Tonight was interesting all around. It started with me planning on leaving the house at 6:15, but getting a call from work and not being able to leave until after 6:30. Mind you, i had a rehearsal tonight that started at 7.
Then, during the drive to rehearsal, i called Mistress Katya (She had instructed me to call Her after 6pm tonight). Every time i speak with Mistress, or see Her, or get an email from Her, or a Twitter message, i am more and more entranced by Her. She truly is an amazing Domme, an amazing Owner, and an amazing Woman. She is unique...i've never met anyone like Her in my life, and i am grateful to have Her in my life and that She chooses to have me in Hers.
Finally, i arrived at the theater, about 5 minutes late. It wasn't too bad at the beginning of the rehearsal. We were learning more music, and we were all sitting down. Later, we moved on to blocking, so we were up and moving around. i was constantly reminded of the chastity device's presence, and more than once the thought ran through my brain and i wondered if it was visible ("noticeable" is a better word, i suppose). No one seemed to react in any way, so it probably wasn't, but i will admit that the thought being there is rather exciting, and as it was a reminder that i belong to Mistress Katya made it even more so. There's no doubt in my mind that's exactly what Mistress had in mind. She has a wonderful way of making absolutely sure that She remains in my thoughts all the time.

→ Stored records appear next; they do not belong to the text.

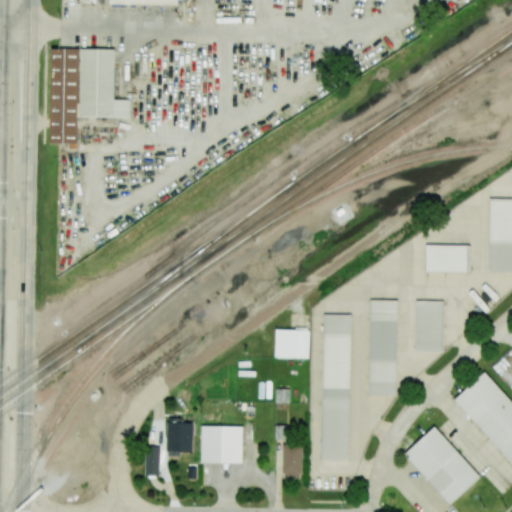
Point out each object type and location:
building: (144, 2)
building: (146, 2)
road: (117, 27)
railway: (431, 86)
building: (81, 90)
railway: (431, 90)
road: (2, 116)
railway: (383, 142)
railway: (325, 160)
railway: (379, 170)
railway: (292, 194)
building: (500, 234)
building: (500, 235)
road: (28, 255)
railway: (219, 256)
building: (447, 258)
building: (447, 258)
railway: (185, 262)
railway: (150, 281)
road: (322, 305)
road: (244, 324)
building: (430, 325)
building: (429, 326)
road: (504, 337)
building: (291, 343)
railway: (90, 345)
building: (383, 345)
building: (382, 347)
railway: (36, 371)
building: (336, 385)
railway: (77, 386)
building: (335, 387)
building: (282, 395)
road: (420, 402)
building: (489, 409)
building: (489, 411)
building: (280, 431)
building: (176, 434)
road: (471, 434)
building: (174, 436)
building: (223, 442)
building: (221, 444)
building: (152, 460)
building: (291, 461)
building: (442, 464)
building: (441, 465)
road: (353, 503)
road: (510, 510)
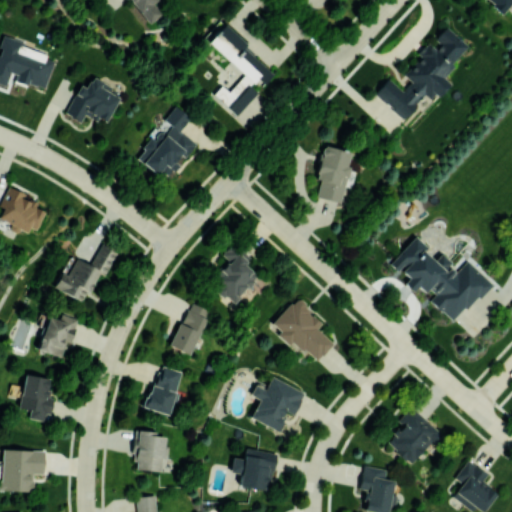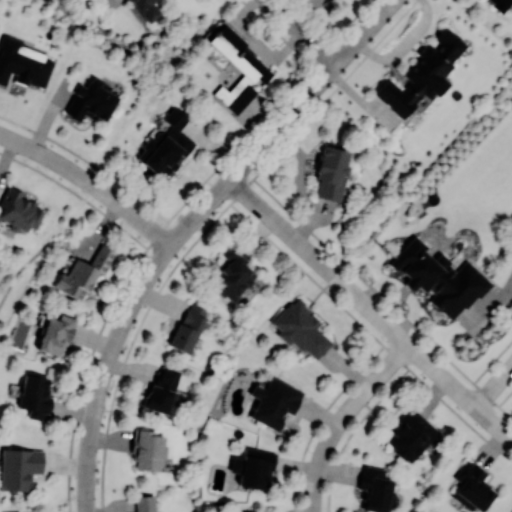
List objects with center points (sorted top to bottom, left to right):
building: (112, 3)
building: (498, 4)
building: (146, 9)
road: (297, 33)
building: (22, 64)
building: (237, 69)
building: (422, 73)
road: (310, 91)
building: (91, 100)
building: (165, 144)
building: (331, 172)
road: (90, 184)
building: (18, 210)
road: (199, 214)
building: (83, 273)
building: (232, 274)
building: (439, 277)
road: (369, 310)
building: (188, 327)
building: (300, 329)
building: (55, 333)
road: (105, 371)
road: (494, 387)
building: (161, 389)
building: (34, 396)
building: (274, 401)
road: (342, 419)
building: (410, 435)
building: (146, 450)
building: (19, 468)
building: (252, 468)
building: (471, 487)
building: (374, 488)
building: (144, 503)
building: (250, 511)
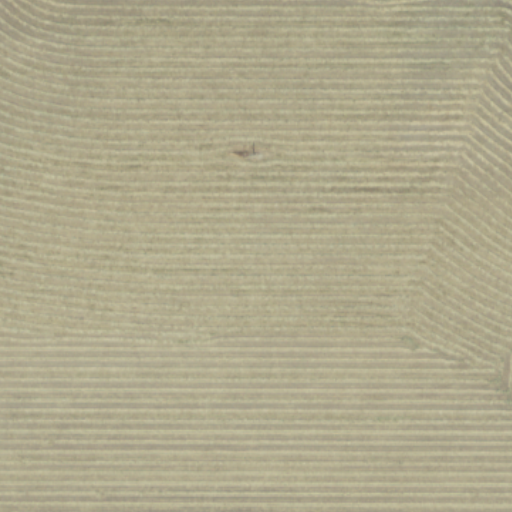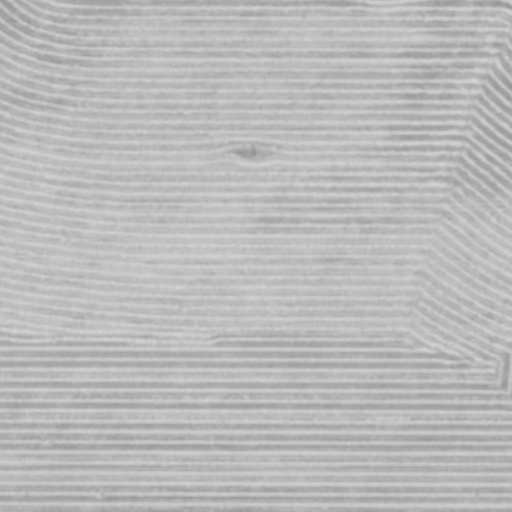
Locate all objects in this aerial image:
crop: (256, 256)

i think what makes me the most nervous and at the same time excites me the most is the thought that one of these days, someone is going to notice the device and ask about it. When that day comes, i'm not sure what my reaction is going to be. i am proud to be Mistress Katya's, and honestly i am not in any way ashamed of it. That's the theory at least - it's easy to say that, but i hope i have the strength of character to follow through on that day when someone notices and asks. i would never want to deny or disappoint Mistress Katya like that...i simply wouldn't be worthy to be Hers if i did.